In lesson 7, we’re introduced to the non-naive version of the find_better_split() function.
def std_agg(cnt, s1, s2): return math.sqrt((s2/cnt) - (s1/cnt)**2)
def find_better_split_foo(self, var_idx):
x,y = self.x.values[self.idxs,var_idx], self.y[self.idxs]
sort_idx = np.argsort(x)
sort_y,sort_x = y[sort_idx], x[sort_idx]
rhs_cnt,rhs_sum,rhs_sum2 = self.n, sort_y.sum(), (sort_y**2).sum()
lhs_cnt,lhs_sum,lhs_sum2 = 0,0.,0.
for i in range(0,self.n-self.min_leaf-1):
xi,yi = sort_x[i],sort_y[i]
lhs_cnt += 1; rhs_cnt -= 1
lhs_sum += yi; rhs_sum -= yi
lhs_sum2 += yi**2; rhs_sum2 -= yi**2
if i<self.min_leaf or xi==sort_x[i+1]:
continue
lhs_std = std_agg(lhs_cnt, lhs_sum, lhs_sum2)
rhs_std = std_agg(rhs_cnt, rhs_sum, rhs_sum2)
curr_score = lhs_std*lhs_cnt + rhs_std*rhs_cnt
if curr_score<self.score:
self.var_idx,self.score,self.split = var_idx,curr_score,xi
As I understand it, if we had self.n == 100
, when min_leaf = 1
, in the for loop we will iterate through all the elements of the selected rows. However if min_leaf = 2
, then we will iterate through the first 99 items, but we will also skip the first element (due to the if statement: if<self.min_leaf or xi==sort_x[i+1]: continue
). To take it further, if we had min_leaf = 10
, then we would iterate through the first 90 elements, but also skip the first 10 items.

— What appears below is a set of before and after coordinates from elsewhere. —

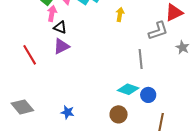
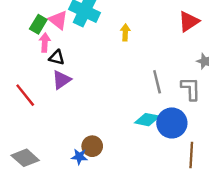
gray L-shape: (158, 31) -> (191, 89), moved, turned -65
blue circle: (148, 95) -> (172, 123), size x1.6
brown circle: (119, 114) -> (92, 146), moved

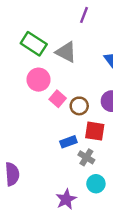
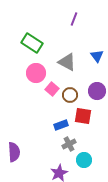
gray triangle: (66, 52) -> (67, 62), moved
gray cross: (86, 157) -> (69, 144), moved, turned 32

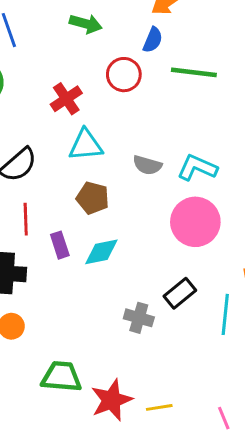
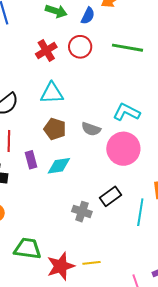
blue semicircle: (153, 40) -> (88, 16), moved
red cross: (66, 99) -> (46, 50), moved
gray semicircle: (147, 165) -> (91, 129), moved
yellow line: (159, 407) -> (92, 263), moved

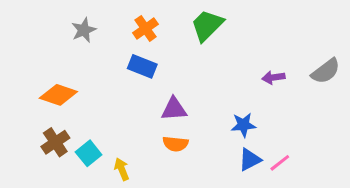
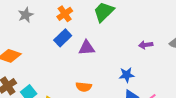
blue rectangle: (142, 66) -> (63, 38), turned -66
purple triangle: (174, 109) -> (87, 48), moved

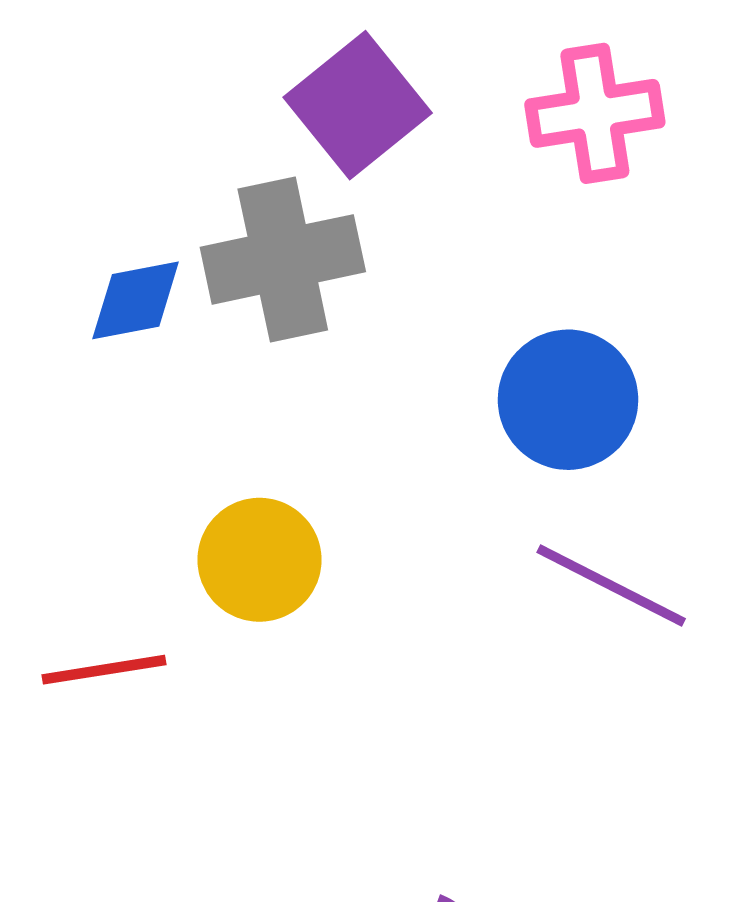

I could totally have misread this, and if so please correct me. But right now it seems that the min_leaf
parameter is forcing us to perform the split in the middle of the rows, but leaving the possibility open that the “true” best split element might be skipped out on. Is this the correct way to read this code? Thank you.